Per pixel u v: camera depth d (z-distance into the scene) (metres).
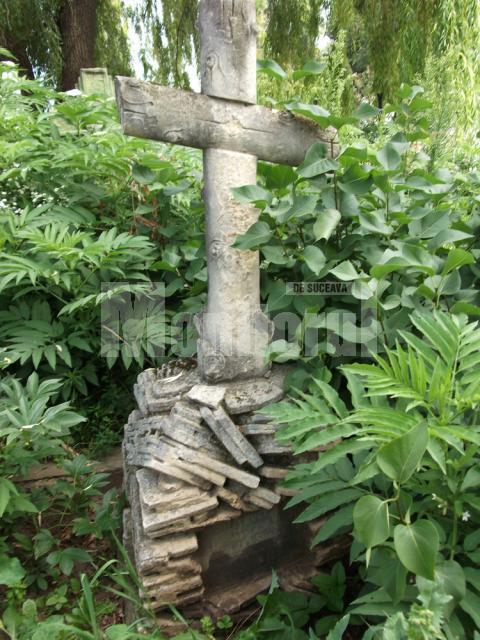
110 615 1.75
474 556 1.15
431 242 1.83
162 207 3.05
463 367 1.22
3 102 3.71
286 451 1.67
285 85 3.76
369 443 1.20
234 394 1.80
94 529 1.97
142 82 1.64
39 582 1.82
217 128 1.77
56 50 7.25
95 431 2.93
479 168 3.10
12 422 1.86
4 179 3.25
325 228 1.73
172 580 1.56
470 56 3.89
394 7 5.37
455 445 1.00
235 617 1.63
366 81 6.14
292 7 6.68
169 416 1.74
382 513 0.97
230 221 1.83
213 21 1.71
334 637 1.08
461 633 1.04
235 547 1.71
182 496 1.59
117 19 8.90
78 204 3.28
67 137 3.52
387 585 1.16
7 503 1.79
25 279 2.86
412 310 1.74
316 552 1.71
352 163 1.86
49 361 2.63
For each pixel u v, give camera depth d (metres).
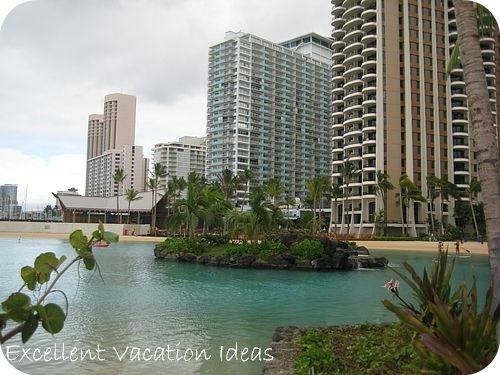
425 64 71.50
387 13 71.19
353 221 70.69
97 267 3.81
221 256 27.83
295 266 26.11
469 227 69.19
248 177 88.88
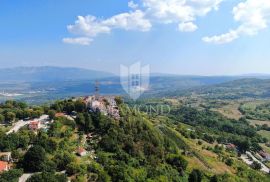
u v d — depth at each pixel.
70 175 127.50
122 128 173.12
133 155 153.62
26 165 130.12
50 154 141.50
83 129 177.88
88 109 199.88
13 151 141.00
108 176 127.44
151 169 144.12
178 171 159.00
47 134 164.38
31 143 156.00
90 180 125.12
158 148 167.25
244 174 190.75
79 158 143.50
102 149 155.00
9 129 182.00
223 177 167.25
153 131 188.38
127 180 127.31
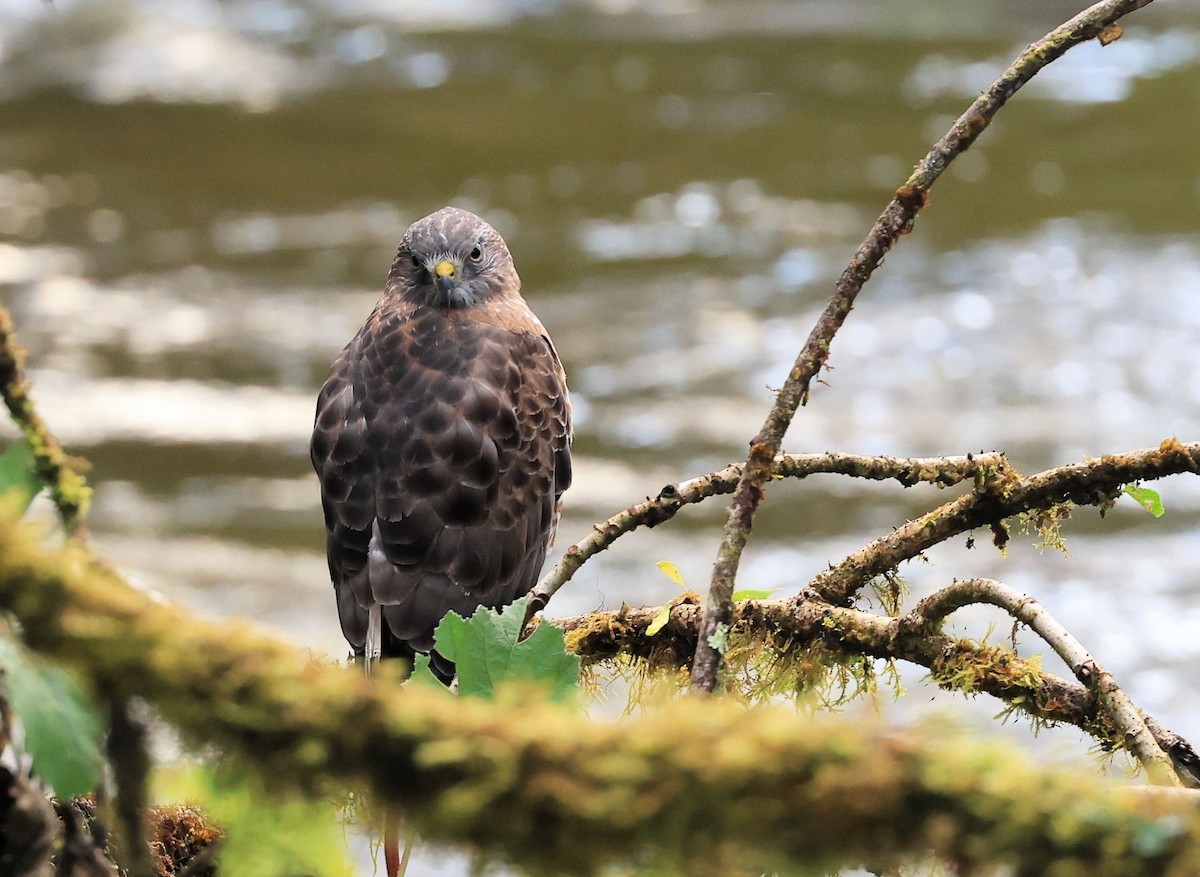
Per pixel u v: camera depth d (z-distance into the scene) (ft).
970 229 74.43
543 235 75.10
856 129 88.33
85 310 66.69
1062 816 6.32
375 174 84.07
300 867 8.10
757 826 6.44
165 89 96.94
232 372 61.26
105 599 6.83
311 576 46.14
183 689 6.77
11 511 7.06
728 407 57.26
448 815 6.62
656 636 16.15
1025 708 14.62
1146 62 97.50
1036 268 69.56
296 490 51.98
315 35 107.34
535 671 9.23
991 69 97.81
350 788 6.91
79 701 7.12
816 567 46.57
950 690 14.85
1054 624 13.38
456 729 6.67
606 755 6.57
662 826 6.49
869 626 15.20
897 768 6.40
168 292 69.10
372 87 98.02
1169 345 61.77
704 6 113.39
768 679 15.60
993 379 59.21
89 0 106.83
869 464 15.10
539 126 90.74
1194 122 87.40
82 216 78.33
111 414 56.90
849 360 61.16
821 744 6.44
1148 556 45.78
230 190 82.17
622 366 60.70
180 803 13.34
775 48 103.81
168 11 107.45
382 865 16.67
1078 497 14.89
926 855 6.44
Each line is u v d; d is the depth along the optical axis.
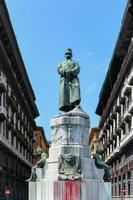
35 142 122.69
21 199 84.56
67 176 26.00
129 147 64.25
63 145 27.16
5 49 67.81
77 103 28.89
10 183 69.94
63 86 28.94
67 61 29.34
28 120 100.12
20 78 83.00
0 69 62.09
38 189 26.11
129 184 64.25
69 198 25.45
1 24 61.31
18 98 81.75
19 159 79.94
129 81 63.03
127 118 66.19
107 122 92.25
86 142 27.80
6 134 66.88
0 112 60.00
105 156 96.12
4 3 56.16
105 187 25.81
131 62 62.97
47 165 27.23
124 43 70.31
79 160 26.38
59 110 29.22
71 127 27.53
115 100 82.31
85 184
■ ■ ■ ■
» **TASK INSTRUCTIONS**
Could you reproduce, exactly, every line above from the line with "325 228 1.73" to the line with "49 361 2.63", and no other line? Both ends count.

» **REPLY**
325 228 1.73
172 580 1.56
470 56 3.89
394 7 5.37
455 445 1.00
235 617 1.63
366 81 6.14
292 7 6.68
169 416 1.74
382 513 0.97
230 221 1.83
213 21 1.71
334 637 1.08
461 633 1.04
235 547 1.71
182 496 1.59
117 19 8.90
78 204 3.28
67 137 3.52
387 585 1.16
7 503 1.79
25 279 2.86
412 310 1.74
316 552 1.71
352 163 1.86
49 361 2.63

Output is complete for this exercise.